尻子玉を抜く(4)

2003年11月21日

冬眠中

 手術後の河童です。さすがに当日は痛くて、書くどころの騒ぎではなかった。麻酔が切れてから、どう表現したらいいのか、お尻に焼けた杭を入れられた(されたことはないけど)ような痛みが続き、どこまで鎮痛剤なしにいけるか耐久レースを一人でやっていたものの、夜の9時についにギブアップ。ナースコールで鎮痛剤をリクエストして飲んだ。なんのためにそんな我慢大会をやったのかは、自分でもなぞなのである。

 さて、手術当日は浣腸プレイで始まった。前日に下剤をもらったものの、何の変化もないまま翌朝を迎えてしまい、
「じゃあ、浣腸しましょう」
と明るく看護師に言われ、プレイが始まった。この病院には「浣腸室」というものがあって、下剤が効かない患者は、そこに連れて行かれ、浣腸されるのである。当然、河童もドナドナの子牛のようにそこへ運ばれた。ベットに横にされ、待っていたのだが、ふと気になって、何CC浣腸するのか聞いてみた。
看護師は、にっこり笑って、
「ふふふ、なんと驚きの120CC。これは効きますよ〜」(本当にこういった。)
そういって、固く閉まった河童の肛門に浣腸を差し込んだ。腸の中ににゅるにゅると冷たい感触が広がり、速くも激しい便意がおそってきた。看護師はたっぷり液を注入したあと、
「さあ、3分間我慢しましょう」
とにっこり笑った。しかし、便意はますます激しくなり、波のように襲いかかってきた。
「ああ、だめ〜」
「まだまだ。まだ出しちゃダメですよ〜」
「だめ、限界です」
「もうあと1分」
「お許しください〜」
「あと30秒」
「うっ…、もうだめぽ」
脂汗を額に浮かべ、必死にこらえる河童を、看護師は冷たくながめた。
「5,4,3,2,1…」

 で、浣腸も無事すみ、いよいよ手術室に運ばれるのである。てっきり、歩いていくものだと思っていたら、運ばれる直前に打たれた2本の筋肉注射が、レロレロになる薬だとかで、ベットごと移動することになった。たしかに、打たれた直後から頭がふらふらしだし、かなり酔っぱらったような状態になっていた。
 ベットごとエレベーターに乗せられ、3階の手術部に行くと、また確認が行われ、河童の身は手術部に引き継がれた。患者の取り違えがあると困るので、入院したときから名前と患者番号が入った腕輪をつけているのだが、それで再度確認が行われる。そして、いよいよ手術室入りである。とはいえ、手術用のベットに移された河童の目に入るのは天井ばかりで、手術部の様子などはまるでわからない。この病院の手術室は、全部で11室あると言うことだが、全体像はつかめないまま一室に運び込まれた。

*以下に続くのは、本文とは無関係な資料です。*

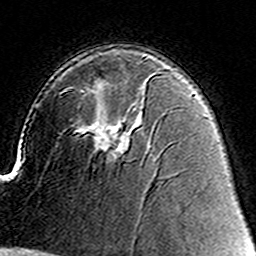
Breast MRI (dynamic contrast-enhanced), one axial slice; slice 94 of 160 in the series (ordered by position); cropped to one breast; dynamic contrast-enhanced series, time point 2 of 8 at this slice position (early post-contrast); 3 T; TE 4.6 ms, TR 7.4 ms; 1 mm slice thickness; 256 × 256 image matrix. Female patient.
Annotated regions visible in this slice (semi-automatically segmented with operator editing):
- enhancing-tissue mask used for the functional tumour volume (all voxels passing the contrast-enhancement thresholds inside the analysis volume; usually the tumour): bounding box (x1, y1, x2, y2) in pixels: (93, 125, 127, 158)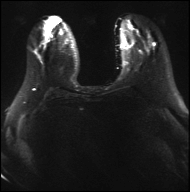
Breast MRI, one axial slice; diffusion-weighted series; image 2 of 4 stored at this slice position (different b-values; order by instance number); 3 T; 4 mm slice thickness; 190 × 192 image matrix, field of view 317 × 320 mm. Female patient.
Structures marked on this image (expert manual segmentation):
- tumour on diffusion-weighted imaging: box from (x=79, y=22) to (x=87, y=26) px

 手術台に移されると、麻酔である。腰椎麻酔でやると言われていたのだが、こいつは脊椎に麻酔液を注ぎ込んで、神経の伝達を止めてしまうという技で(だと思った。間違っていたらしんのじさん、訂正お願いします)簡単に言うと背骨に薬を注射する。手術台に座らされて、背中を丸め、腰をつきだしたところに注射を打たれるのだが、痛い! 背骨の軟骨の中をぷすぷすと針が進む感触がして、その後冷たい液体がじわっと広がっていく。無意識に腰を引いたところを、すかさずナースが手を入れて押し返す。ようやく終わったと思ったら、なんと2本目が入ってきた。うう、こうなったら感触を味わってやる、と妙な好奇心が沸いてきて、背中の感触に神経をとがらせた。2本目の方が、じわじわ感が大きかったので、薬品も多かったと思う。そのまま座って、麻酔が効いてくるのを待った。始め5分待ちます、と言って、5分待っていたのだが、ドクターが確認するとまだ感覚がある。ついで7分まで待つということになって、そのまま手術室の時計をながめながら待っていると、お尻の感覚がなくなってきた。
「どう?」
と聞かれるのだが、触られている感触のみで、痛くはない。ドクターは思いっきりつまんでいるはずなのである。次に術位にかえられる。どういう体位で手術をするのかと疑問だったが、手術台にうつぶせにされると、手術台がウィンウィンと動いて、河童の意思とは関係ないままに術位になってしまった。どんな体位かというと、うつぶせで大の字になって、お尻をあげたような姿勢である。もうちょっとわかりやすく言うと、馬の形をした拘束具があるが、あれに縛りつけられて、少し前に傾いた感じである。それで、両足とお尻をベルトで固定される。もっとも、麻酔がかかっているので、しばられている感触もない。左側のガラスに反射する姿が見えるのだが、手術が始まる前に布を被されてしまった。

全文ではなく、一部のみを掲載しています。